Regardless of my personal feelings about politics, here’s my big issue with The Independent: It ignored its strange attractor.
Remember guys, your first order of business is to identify the strange attractor in your story. What is it that you’re bringing to the table that’s never been brought to the table before? I’d never seen the matrix before The Matrix. I’d never read a movie about a soldier who refused to use a gun before Hacksaw Ridge. I’d never seen a movie about magicians who pulled off bank heists before Now Your See Me.
However, that’s only THE FIRST PART of the equation.
The next part is that you must EXPLOIT THAT ATTRACTOR. In other words, you must show the soldier not using his weapon. You must show fighting that defies physics. You must show people using magic to steal money.
In The Independent, the independent candidate is your strange attractor. It’s what makes your movie unique. Yet there is nothing in here that exploits that. In fact, had you turned Nate Sterling into a Democrat, absolutely nothing about this script changes.
That’s when you know you’re not exploiting your concept. When you can change the attractor and nothing else in your script needs to be rewritten.

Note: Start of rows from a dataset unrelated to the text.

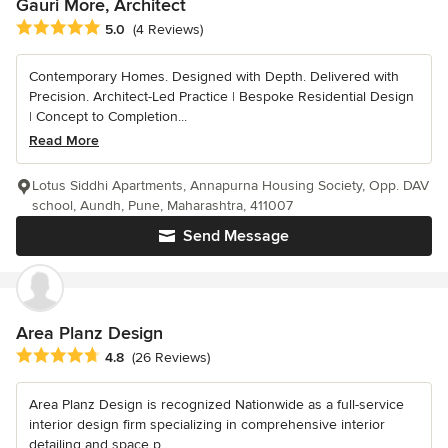
Gauri More, Architect
Average rating: 5 out of 5 stars
5.0
(4 Reviews)
Contemporary Homes. Designed with Depth. Delivered with
Precision. Architect-Led Practice | Bespoke Residential Design
| Concept to Completion...
Read More
Lotus Siddhi Apartments, Annapurna Housing Society, Opp. DAV
school, Aundh, Pune, Maharashtra, 411007
Send Message
Area Planz Design
Average rating: 4.8 out of 5 stars
4.8
(26 Reviews)
Area Planz Design is recognized Nationwide as a full-service
interior design firm specializing in comprehensive interior
detailing and space p...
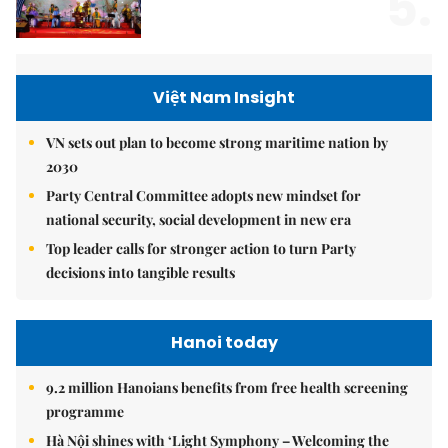
5.
Việt Nam Insight
VN sets out plan to become strong maritime nation by
2030
Party Central Committee adopts new mindset for
national security, social development in new era
Top leader calls for stronger action to turn Party
decisions into tangible results
Hanoi today
9.2 million Hanoians benefits from free health screening
programme
Hà Nội shines with ‘Light Symphony – Welcoming the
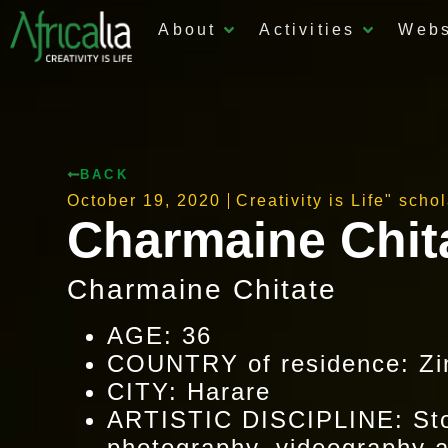
About
Activities
Web
BACK
October 19, 2020
Creativity is Life" scho
Charmaine Chit
Charmaine Chitate
AGE: 36
COUNTRY of residence: Z
CITY: Harare
ARTISTIC DISCIPLINE: Stor
photography, videography an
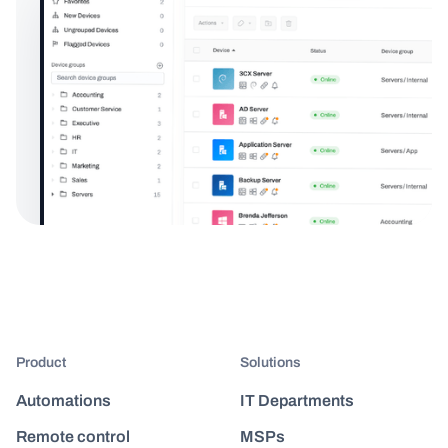
Product
Solutions
Automations
IT Departments
Remote control
MSPs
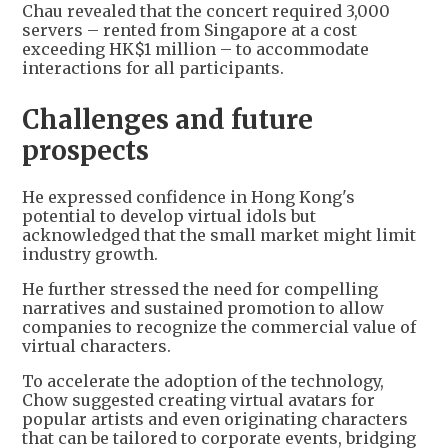
Chau revealed that the concert required 3,000
servers – rented from Singapore at a cost
exceeding HK$1 million – to accommodate
interactions for all participants.
Challenges and future
prospects
He expressed confidence in Hong Kong's
potential to develop virtual idols but
acknowledged that the small market might limit
industry growth.
He further stressed the need for compelling
narratives and sustained promotion to allow
companies to recognize the commercial value of
virtual characters.
To accelerate the adoption of the technology,
Chow suggested creating virtual avatars for
popular artists and even originating characters
that can be tailored to corporate events, bridging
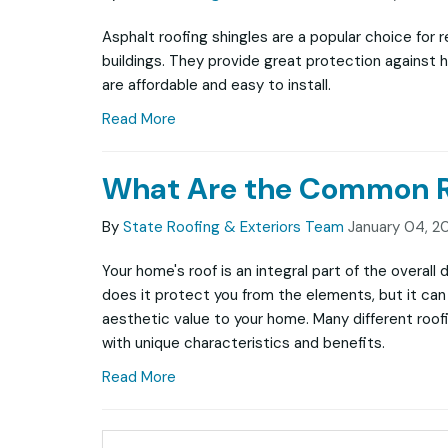
Asphalt roofing shingles are a popular choice for 
buildings. They provide great protection against 
are affordable and easy to install.
Read More
What Are the Common Ro
By
State Roofing & Exteriors Team
January 04, 2
Your home's roof is an integral part of the overall
does it protect you from the elements, but it can 
aesthetic value to your home. Many different roofi
with unique characteristics and benefits.
Read More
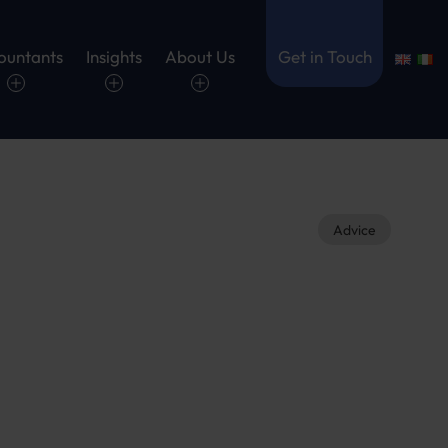
ountants
Insights
About Us
Get in Touch
Advice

This script is more about a journalist trying to prove a presidential candidate is corrupt. I don’t know what that has to do with independent presidential candidates. And, quite frankly, that bummed me out. Because I don’t know much about the independent sector, and I was hoping that by the end of this script, I would know a lot.
Even if that wasn’t a problem for you, I was baffled by the fact that this script is titled “The Independent,” and yet 90% of the movie focuses on a journalist. Why aren’t we focusing on the most interesting part of your concept?
It just seemed odd to me.
As for the rest of the script, it was a mixed bag. I found the dialogue to be great when it was quick and punchy (“Listen up, buddy. Only eyes on that story are the ones you’re dotting.”), and insufferable when the characters couldn’t shut up (“There’s many wonderful things about a choir. Intimate friends, tight community, beautiful music. But, if you only sing in one choir your whole life, you’re only listening to one preacher… you’re only meeting one God.”).
There were so many lines like that last one, where characters would talk talk talk then summarize their thoughts with a famous quote or philosophical life lesson, that I felt like I was stuck in a Princeton Lecture Hall during some kind of Pretentiousness Competition.
That’s where this script lost itself, in its middle act. The characters couldn’t shut up, we the reader got bored, and both sides forgot what the movie was about.
The Independent almost saves itself with a wowzer of a late-story twist, but a lot of the impact of that twist came simply because I was bored. It was like, “Oh! Finally! Something’s happened!”
The Independent needs a lot of work. For starters, it needs to include its subject, Nate Sterling, more. It needs an investigation that’s more exciting than a corrupt lottery board. It needs to better explore its one interesting dynamic (spoilers) – that Eli’s fiancé works for the secretly corrupt Sterling. More time with her and more time with all three of them would be nice. And it needs to stop indulging in these endless 8-10 line pretentious dialogue exchanges that are more about sounding smart than pushing the story forward.
If The Independent can do all those things, maybe it makes it through the primaries.
Good luck to your candidate, everybody!
[ ] What the hell did I just read?
[x] wasn’t for me
[ ] worth the read
[ ] impressive
[ ] genius
What I learned: One of the more common mistakes I see with new writers is dialogue that’s written to make the writer look good rather than to serve the story. The Independent is full of characters who talk forever but don’t actually say anything. It’s okay for a character to ramble on about something every once in awhile, but remember, even in the talkiest of movies, it’s more important to show than tell. And it’s more important to keep the story moving than listen to yourself talk.